I recently had the pleasure of shooting a story for Audi in Portugal for online and social media usage. I wanted to involve surfers, incorporate as much natural light as possible and utilise the beautiful Algarvian surroundings to showcase the updated Audi Q3. Due to the final usage of the photos, I was awarded a very open and flexible brief to work to and had the car for two weeks in total - an eternity by automotive photography standards!
Shooting in the Algarve during late summer is always going to deliver predictable weather and minimal unforeseeable variables. This is an absolute pleasure for photography of any type. Due to this predictability I was awarded the liberty to shoot where I wanted, when I wanted. Take the shot above for example. I wanted a location where the sun would rise directly behind the car whilst being specifically located on a pier. There are a plethora of tools available online to calculate precisely where the sun will be at any given time, couple this with an overlaid map view and you have a very powerful way of preparing your shoot locations.
A quick search for car-friendly piers along the coast revealed this one, which happened to align perfectly with sunrise.
One of the benefits of jobs like these are the ability to create new relationships. I knew I had a car for two weeks and an open brief, therefor had the freedom to collaborate with people I thought would increase the value of my story. I drove around, Googled and even spoke to strangers for a few days prior to the car delivery in order to create a general plan for the shoot.
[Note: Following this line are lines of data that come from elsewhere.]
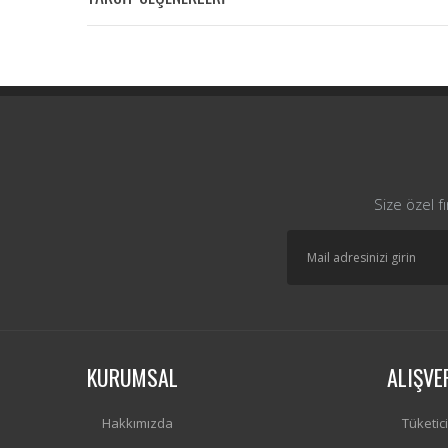
Size özel f
KURUMSAL
ALIŞVE
Hakkımızda
Tüketic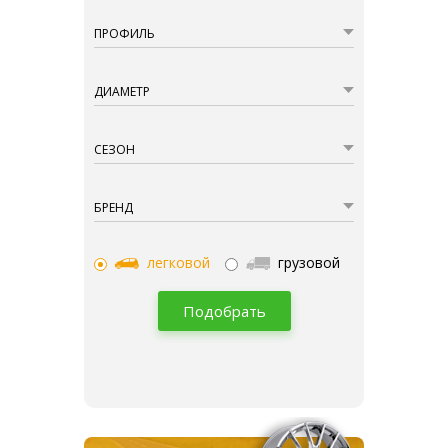
ПРОФИЛЬ
ДИАМЕТР
СЕЗОН
БРЕНД
легковой
грузовой
Подобрать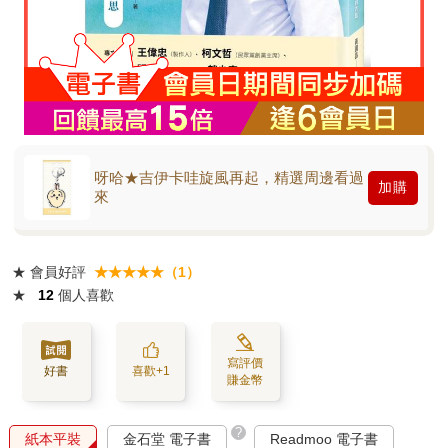
呀哈★吉伊卡哇旋風再起，精選周邊看過
加購
來
★
會員好評
★★★★★（1）
★
12
個人喜歡
寫評價
好書
喜歡+1
賺金幣
?
紙本平裝
金石堂 電子書
Readmoo 電子書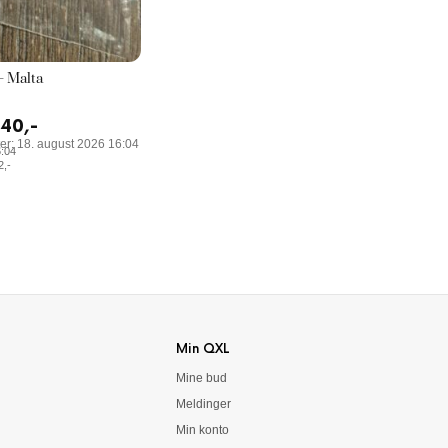
– Malta
40
,-
ter: 18. august 2026 16:04
6:04
2
,-
Min QXL
Mine bud
Meldinger
Min konto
I needed models, locations, props and permissions. These can all be attained with relative ease with just a little bit of diplomatic competence and the knowledge that failure and refusals are part and parcel to reaching your goal here.
The idea in the pre-shoot stage is to shoot as many photos as possible, shots from obscure angles, shots from the hip, shots that you think may turn out utterly ridiculous. The goal is to achieve a mood for the series of photos, this can be pre-planned but I prefer to experiment in order to create my feel. Meet people, talk to strangers, ask questions of those more knowledgable about your subject. Despite living in Australia for over 10 years, surfing was something I knew nothing about. I spent one whole day at Amado beach on the west coast of the Algarve just meeting surfers and talking to them about their sport. I photographed them and I was eventually referred to a custom surfboard crafter who operated out of Aljezur. You can view a couple of these samples shots below.
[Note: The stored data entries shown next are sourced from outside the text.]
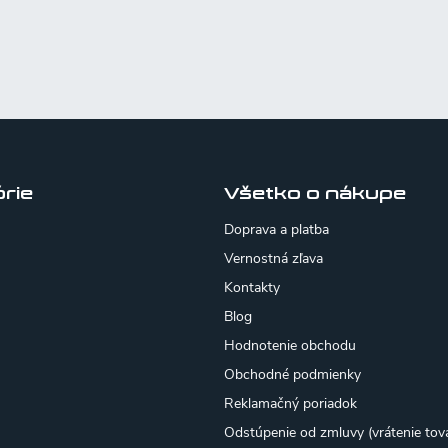
rie
Všetko o nákupe
Doprava a platba
Vernostná zľava
Kontakty
Blog
Hodnotenie obchodu
Obchodné podmienky
Reklamačný poriadok
Odstúpenie od zmluvy (vrátenie tov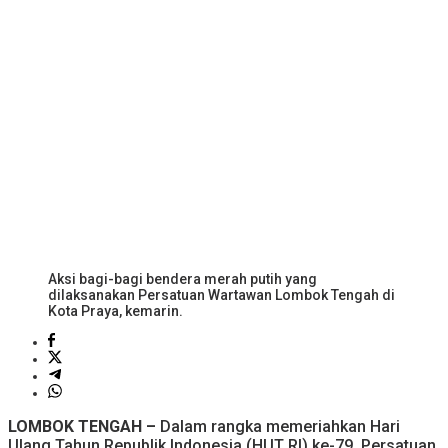
Aksi bagi-bagi bendera merah putih yang
dilaksanakan Persatuan Wartawan Lombok Tengah di
Kota Praya, kemarin.
LOMBOK TENGAH –
Dalam rangka memeriahkan Hari
Ulang Tahun Republik Indonesia (HUT RI) ke-79, Persatuan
Joao of Barbudas Surfboards in Aljezur instantly struck me as a man who took pride in his work, he operated out of an inconspicuous shed on a quiet side-street. Inside revealed a completely bespoke workspace, tailored to suit his exacting needs. It was humble, creative and perfectly engineered and most of all, it reflected his character down to a T. I spoke to him about my project and he agreed to provide some of his boards for my shoot. Every time I visit Portugal I drop by Joaos' place, not because I need to but because I want to. The true beauty of my job really becomes apparent when I get to forge relationships like this as a result of my shoots.
The Q3 was a great companion during my time in Portugal and proved more than capable for all my photographic duties.
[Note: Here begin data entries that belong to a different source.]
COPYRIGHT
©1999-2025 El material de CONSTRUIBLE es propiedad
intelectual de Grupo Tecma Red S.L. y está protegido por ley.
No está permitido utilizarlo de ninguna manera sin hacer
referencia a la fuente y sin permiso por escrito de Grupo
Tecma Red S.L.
I plan to cover a lot more of the subjects which I touched on in this post in my future content. Relationships are essential in the successful operation of a self-employed business arrangement. When clients, models, agents and even rental equipment companies like to work with you, you have a much better chance of progressing with your career. When you work with people you like you will witness your results become much more natural and effective. I try to approach this aspect of the business how I do my every day life, treat others like you would like to be treated and you can't fail! Well that and..Shoot shoot shoot!